By contrast, successive reviews of essential regulations like the birds and habitats directives found that they were compatible with good development. The benefits from investing in green recovery are huge, creating a more resilient economy and improving health, wellbeing and quality of life for millions of people. By considering deregulation and old-fashioned investments, the Government risks going in exactly the wrong direction.

A week for a Green Recovery recovery
Luckily, today’s speech was not the end of the matter.

Next week, the Chancellor is expected to make a series of announcements to help the economy to recover. Turning things around in a week will require a hasty rethink by the Government.

The answers are ready and waiting. Link’s work on frontloading the 25 Year Environment Plan, calls for £14bn investment by our friends at Green Alliance, Greenpeace UK’s manifesto for a green recovery, the recommendations of the Committee on Climate Change; these set a direction to help government get back on track.
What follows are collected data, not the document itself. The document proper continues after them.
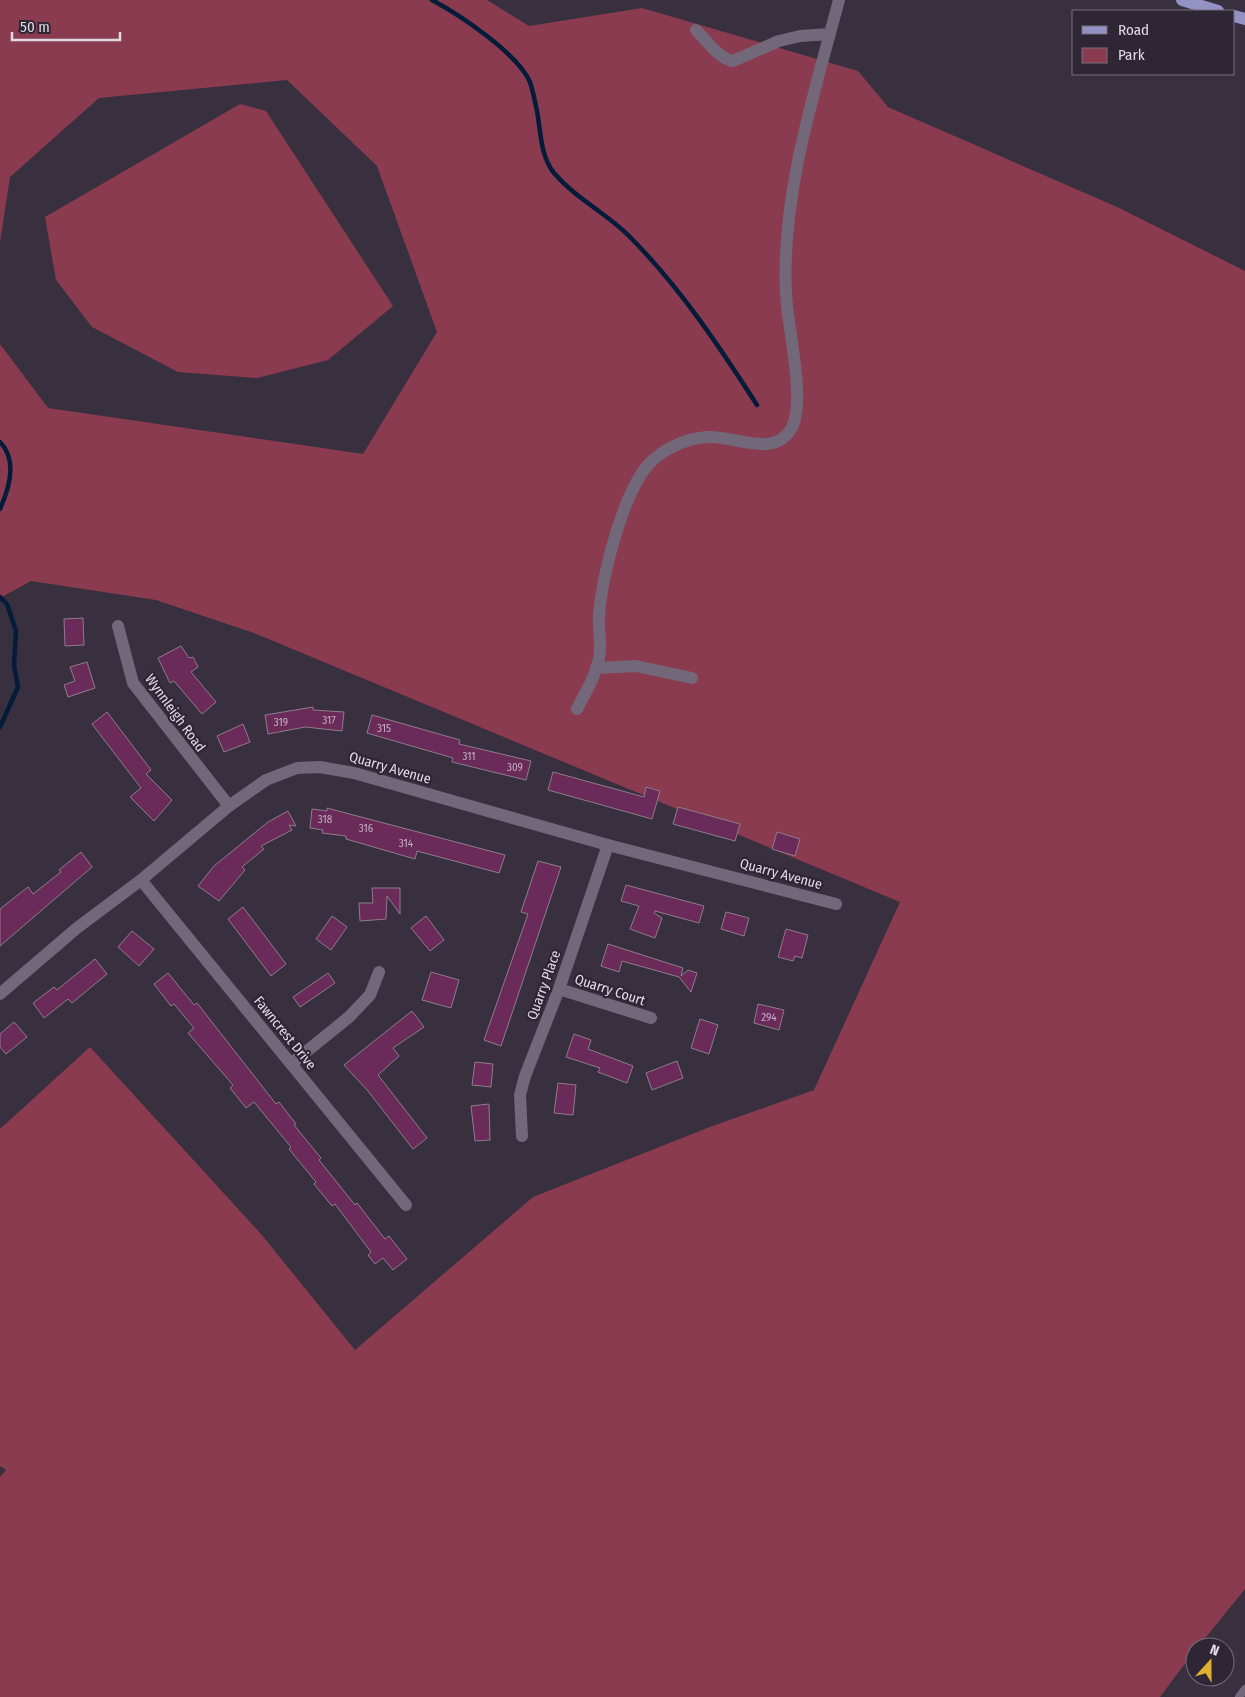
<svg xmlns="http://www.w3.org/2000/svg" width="1245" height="1697" viewBox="0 0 1245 1697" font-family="'Fira Sans Condensed',sans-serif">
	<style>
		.green { fill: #8a3b50 }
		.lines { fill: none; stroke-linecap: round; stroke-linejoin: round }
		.stream { stroke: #041b3a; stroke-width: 4.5 }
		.building { fill: #6a2a5a; stroke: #8f7d89 }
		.lane { stroke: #726879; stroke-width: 8 }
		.street { stroke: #726879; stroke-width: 12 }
		.primary { stroke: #9491c5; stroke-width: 12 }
		.labels { text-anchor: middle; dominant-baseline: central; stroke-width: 4.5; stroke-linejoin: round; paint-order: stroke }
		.number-label { font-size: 11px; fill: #c2aec2 }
		.street-label { font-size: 14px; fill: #e0dae4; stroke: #2e2634 }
	</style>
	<rect width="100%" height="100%" fill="#38303f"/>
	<path class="green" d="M 0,0 L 487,0 L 529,26 L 642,8 L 858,71 L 888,107 L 1117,207 L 1245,271 L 1245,1589 L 1198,1647 L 1195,1647 L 1195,1650 L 1160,1697 L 0,1697 L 0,1477 L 6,1470 L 0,1466 L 0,1129 L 90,1047 L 261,1234 L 355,1350 L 533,1197 L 710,1127 L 814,1090 L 900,902 L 254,633 L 156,600 L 31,581 L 0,598 L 0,344 L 48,408 L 363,454 L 437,332 L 377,166 L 287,80 L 99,98 L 10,177 L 0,242 Z
		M 240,104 L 266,111 L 393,306 L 328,360 L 257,378 L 178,372 L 92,327 L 56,280 L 45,217 Z"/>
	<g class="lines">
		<path class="stream" d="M 432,0 C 460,15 517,53 530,82 C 533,91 535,102 537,111 C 541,132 540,155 554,173 C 576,199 605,212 629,236 C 679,286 719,346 757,405
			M 0,442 C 18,460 9,489 0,509
			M 0,597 L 7,604 L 16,631 L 14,665 L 18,687 L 0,727"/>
	</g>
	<path class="building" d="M 83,618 L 84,645 L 65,646 L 64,619 Z
		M 181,646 L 189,658 L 193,657 L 198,667 L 191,672 L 216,702 L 202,714 L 174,681 L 170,683 L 158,658 Z
		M 87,662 L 95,688 L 68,697 L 64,685 L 75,681 L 70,667 Z
		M 313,707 L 313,710 L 344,712 L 342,731 L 305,727 L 268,734 L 265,715 Z
		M 107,712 L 151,770 L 146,774 L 172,800 L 154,821 L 130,797 L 141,788 L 92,724 Z
		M 372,715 L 460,740 L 459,744 L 531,761 L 526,780 L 452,762 L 453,758 L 367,733 Z
		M 243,724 L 250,742 L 224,752 L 217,736 Z
		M 553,772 L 644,797 L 646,787 L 660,791 L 652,819 L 548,790 Z
		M 678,807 L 740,824 L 735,841 L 673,824 Z
		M 327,808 L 505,855 L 499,873 L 417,851 L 415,859 L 346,839 L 346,836 L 322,833 L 323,830 L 310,828 L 312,809 L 327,811 Z
		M 288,811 L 296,826 L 289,825 L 292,830 L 261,846 L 264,849 L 242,867 L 245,870 L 219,901 L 198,886 L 214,866 L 268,822 Z
		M 777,832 L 800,839 L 795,856 L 772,849 Z
		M 81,852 L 92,867 L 0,946 L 0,909 L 28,887 L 33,894 L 61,872 L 59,870 Z
		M 538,861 L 561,867 L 501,1046 L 484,1040 L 528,914 L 521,912 Z
		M 626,885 L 704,906 L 699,923 L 655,911 L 654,913 L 662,918 L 655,938 L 630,929 L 639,906 L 621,901 Z
		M 372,888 L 400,888 L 400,914 L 387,896 L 386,919 L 360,921 L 359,903 L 373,903 Z
		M 243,907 L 286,964 L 271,976 L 228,919 Z
		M 726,912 L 749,918 L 744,936 L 721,929 Z
		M 332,916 L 347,927 L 331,950 L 316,939 Z
		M 426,916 L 444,940 L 430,951 L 411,928 Z
		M 786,929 L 808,935 L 802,958 L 795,956 L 793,961 L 778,957 Z
		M 132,931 L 154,949 L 139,966 L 118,947 Z
		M 608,944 L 683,968 L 681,976 L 688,970 L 697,973 L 691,992 L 679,977 L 622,961 L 619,972 L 601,966 Z
		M 95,959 L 107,974 L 72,1003 L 68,999 L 44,1018 L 33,1003 L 54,987 L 57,990 Z
		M 431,972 L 459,980 L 451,1008 L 422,1000 Z
		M 168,973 L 194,1005 L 197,1003 L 276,1104 L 279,1102 L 296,1124 L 294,1125 L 321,1158 L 319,1160 L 355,1205 L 357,1203 L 385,1239 L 389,1236 L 407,1259 L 393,1270 L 383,1258 L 375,1264 L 368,1255 L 371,1252 L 335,1204 L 332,1206 L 314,1184 L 316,1182 L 289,1149 L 291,1147 L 254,1102 L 246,1108 L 230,1088 L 233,1085 L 188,1033 L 194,1028 L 174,1004 L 171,1006 L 154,984 Z
		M 328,973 L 335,983 L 300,1007 L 293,997 Z
		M 758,1004 L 784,1010 L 779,1030 L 754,1023 Z
		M 412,1011 L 424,1027 L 393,1048 L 399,1056 L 378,1075 L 427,1138 L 413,1149 L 368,1091 L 344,1065 Z
		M 700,1019 L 718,1025 L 709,1054 L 691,1048 Z
		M 14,1022 L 27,1037 L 6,1054 L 0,1047 L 0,1034 Z
		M 574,1034 L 591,1040 L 588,1049 L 633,1066 L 627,1083 L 598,1072 L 600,1068 L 566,1057 Z
		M 677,1061 L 683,1078 L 652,1090 L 646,1073 Z
		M 475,1062 L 493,1064 L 491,1087 L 472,1085 Z
		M 558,1083 L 576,1085 L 573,1115 L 554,1113 Z
		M 489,1104 L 490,1140 L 475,1141 L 471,1106 Z"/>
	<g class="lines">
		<path class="lane" d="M 1239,1697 L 1245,1689"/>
		<path class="street" d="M 696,30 C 707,41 718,58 733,61 L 779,41 L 800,36 L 830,34
			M 118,626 L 133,683 L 229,806
			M 596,668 L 636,666 L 692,678
			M 577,709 C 585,693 596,676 599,658 C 602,643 598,630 599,616 C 602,576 622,497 647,466 C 661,450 686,438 707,437 C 734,435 773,459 791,429 C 807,404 787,325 786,294 C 781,196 814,94 839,0
			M 141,880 L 406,1205
			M 559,989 L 651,1018
			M 0,994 L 77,928 L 141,880 L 229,806 L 266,780 L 297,768 L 320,767 L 354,773 L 608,845 L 836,904
			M 291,1064 L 349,1017 L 370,995 L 379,972
			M 522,1136 L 520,1095 L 525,1076 L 559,989 L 608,845"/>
		<path class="primary" d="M 1182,0 L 1218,11
			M 1234,16 L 1245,19"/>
	</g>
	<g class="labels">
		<g class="number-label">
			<text x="329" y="720">317</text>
			<text x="281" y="722">319</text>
			<text x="384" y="728">315</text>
			<text x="469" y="756">311</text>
			<text x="515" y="767">309</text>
			<text x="325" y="819">318</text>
			<text x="366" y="828">316</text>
			<text x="406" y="843">314</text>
			<text x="769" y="1017">294</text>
		</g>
		<g class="street-label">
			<text transform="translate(175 713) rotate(54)">Wynnleigh Road</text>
			<text transform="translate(390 768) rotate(16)">Quarry Avenue</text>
			<text transform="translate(781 874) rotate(15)">Quarry Avenue</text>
			<text transform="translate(544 985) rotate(-70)">Quarry Place</text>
			<text transform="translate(610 990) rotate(18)">Quarry Court</text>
			<text transform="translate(285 1033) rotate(51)">Fawncrest Drive</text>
		</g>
	</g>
	<rect x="1072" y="10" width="162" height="65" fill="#2e2634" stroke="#756e7a"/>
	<rect x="1082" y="26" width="25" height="8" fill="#9491c5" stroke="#756e7a"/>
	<text x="1118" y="35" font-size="15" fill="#e0dae4">Road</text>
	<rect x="1082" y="48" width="25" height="15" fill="#8a3b50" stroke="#756e7a"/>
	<text x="1118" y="60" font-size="15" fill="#e0dae4">Park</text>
	<g transform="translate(1210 1662) rotate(21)"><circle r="24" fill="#2e2634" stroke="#756e7a"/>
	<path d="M0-4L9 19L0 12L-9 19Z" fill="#deb133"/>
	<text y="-8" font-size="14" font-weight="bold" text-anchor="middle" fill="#e0dae4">N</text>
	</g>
	<path d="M12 32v8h108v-8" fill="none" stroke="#e0dae4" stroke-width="2.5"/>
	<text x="20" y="32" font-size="15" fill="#e0dae4" stroke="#2e2634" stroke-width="4" paint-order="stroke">50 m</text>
</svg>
The Government has borrowed from nature for too long and its ecological debt is running high. The Prime Minister may prefer to keep drawing down natural resources, rather than invest the money we need for a green recovery, thinking that it is the easy option. But he would be wrong. Our environment can’t keep endlessly providing without payback.

Nature is a loan shark. Borrow too much for too long and the interest rate will be high, paid in fire, flood, lives and livelihoods. Much better to invest in a green recovery now than for us all to pay the price later.

Richard Benwell, CEO, Wildlife and Countryside Link

The opinions expressed in this blog are the author's and not necessarily those of the wider Link membership.